Sir John Gilbert, who died a year later, was an old comrade and contributor. He had designed the fourth wrapper in January, 1843 – Doyle's final design was not adopted till six years later – and contributed intermittently to Punch down to 1882. His robust and spirited talent as an illustrator is acknowledged in Punch's tribute: —

 
The faded history of courts and kings
Touched by your spell took on its former hue;
You made the daily art of common things
Fresh as the morning dew.
 

A deeper note is sounded in Punch's salutation of Watts on his death in 1904, when he recognizes the fidelity of that illustrious artist to his conception of the high mission of Art and his well-known repudiation of the maxim "Art for Art's Sake": —

 
His means were servants to the end in view
And not the end's self; so his heart was wise
To hold – as they have held, the chosen few —
High failure dearer than the easy prize.
 
 
Now lifted face to face with unseen things,
Dimly imagined in the lower life,
He sees his Hope renew her broken strings,
And Love and Death no more at bitter strife.
 

Punch on Aubrey Beardsley

To retrace our steps to the 'nineties, it must be admitted that Punch enjoyed himself more in belabouring Beardsley than in saluting established reputations.

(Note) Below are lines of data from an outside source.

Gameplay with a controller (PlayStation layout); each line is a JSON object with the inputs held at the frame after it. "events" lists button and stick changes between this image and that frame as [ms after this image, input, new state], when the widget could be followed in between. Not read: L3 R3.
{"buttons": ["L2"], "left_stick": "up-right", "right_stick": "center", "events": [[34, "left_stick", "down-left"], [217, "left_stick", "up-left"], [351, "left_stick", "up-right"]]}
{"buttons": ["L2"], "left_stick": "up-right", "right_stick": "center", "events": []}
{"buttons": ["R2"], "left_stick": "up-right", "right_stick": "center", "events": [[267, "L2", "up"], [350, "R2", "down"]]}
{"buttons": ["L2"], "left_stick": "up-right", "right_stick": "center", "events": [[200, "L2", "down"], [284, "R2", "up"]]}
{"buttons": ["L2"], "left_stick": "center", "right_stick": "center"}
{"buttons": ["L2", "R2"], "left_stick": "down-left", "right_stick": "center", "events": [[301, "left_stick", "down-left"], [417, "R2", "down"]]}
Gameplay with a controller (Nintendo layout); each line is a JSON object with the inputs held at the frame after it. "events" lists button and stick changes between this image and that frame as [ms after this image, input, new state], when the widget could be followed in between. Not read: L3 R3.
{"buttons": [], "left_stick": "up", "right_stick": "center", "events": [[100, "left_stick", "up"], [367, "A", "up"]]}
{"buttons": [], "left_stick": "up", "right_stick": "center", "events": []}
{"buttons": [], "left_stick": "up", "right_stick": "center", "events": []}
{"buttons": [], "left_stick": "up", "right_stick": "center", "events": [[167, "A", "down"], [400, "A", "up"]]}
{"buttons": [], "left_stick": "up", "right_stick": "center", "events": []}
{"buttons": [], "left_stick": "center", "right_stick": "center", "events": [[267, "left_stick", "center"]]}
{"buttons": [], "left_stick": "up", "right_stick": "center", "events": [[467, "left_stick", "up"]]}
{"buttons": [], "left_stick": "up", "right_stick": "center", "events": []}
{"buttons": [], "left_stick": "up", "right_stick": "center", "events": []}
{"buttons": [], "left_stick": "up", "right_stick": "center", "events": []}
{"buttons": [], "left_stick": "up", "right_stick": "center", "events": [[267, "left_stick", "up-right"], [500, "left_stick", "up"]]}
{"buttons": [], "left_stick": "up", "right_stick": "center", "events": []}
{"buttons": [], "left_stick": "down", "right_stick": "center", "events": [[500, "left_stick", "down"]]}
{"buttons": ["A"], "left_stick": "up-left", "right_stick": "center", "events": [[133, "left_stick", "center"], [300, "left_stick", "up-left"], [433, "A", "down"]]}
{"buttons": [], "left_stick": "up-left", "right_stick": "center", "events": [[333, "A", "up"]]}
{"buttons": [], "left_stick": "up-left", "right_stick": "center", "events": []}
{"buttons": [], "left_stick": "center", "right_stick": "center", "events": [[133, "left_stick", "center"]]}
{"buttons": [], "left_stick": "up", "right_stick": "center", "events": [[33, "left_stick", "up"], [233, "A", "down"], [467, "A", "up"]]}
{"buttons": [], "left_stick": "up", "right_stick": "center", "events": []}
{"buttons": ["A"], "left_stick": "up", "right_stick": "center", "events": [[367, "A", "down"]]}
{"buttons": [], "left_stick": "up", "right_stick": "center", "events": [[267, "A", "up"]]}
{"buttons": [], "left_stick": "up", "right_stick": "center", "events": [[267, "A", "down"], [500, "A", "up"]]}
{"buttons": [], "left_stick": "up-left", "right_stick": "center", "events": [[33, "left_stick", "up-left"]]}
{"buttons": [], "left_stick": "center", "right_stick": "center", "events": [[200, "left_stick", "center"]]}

Seeing nothing in his work but a wilful, exotic and decadent bizarrerie, Punch assailed him under various aliases, all of them grotesque and uncomplimentary. In 1893 the famous Beardsley "poster" for the Avenue Theatre inspired the lines headed "Ars Postera," which begin: —

 
Mr. Aubrey Beer de Beers,
You're getting quite a high renown;
Your Comedy of Leers, you know,
Is posted all about the town;
This sort of stuff I cannot puff,
As Boston says, it makes me "tired":
Your Japanee-Rossetti girl
Is not a thing to be desired.
 
 
Mr. Aubrey Beer de Beers,
New English Art (excuse the chaff)
Is like the Newest Humour style,
It's not a thing at which to laugh:
But all the same, you need not maim
A beauty reared on Nature's rules;
A simple maid au naturel
Is worth a dozen spotted ghouls.
 

On being presented with artful and crafty puzzle by artistic friend. (Query – Is it the right way up? And, if so, what is it?)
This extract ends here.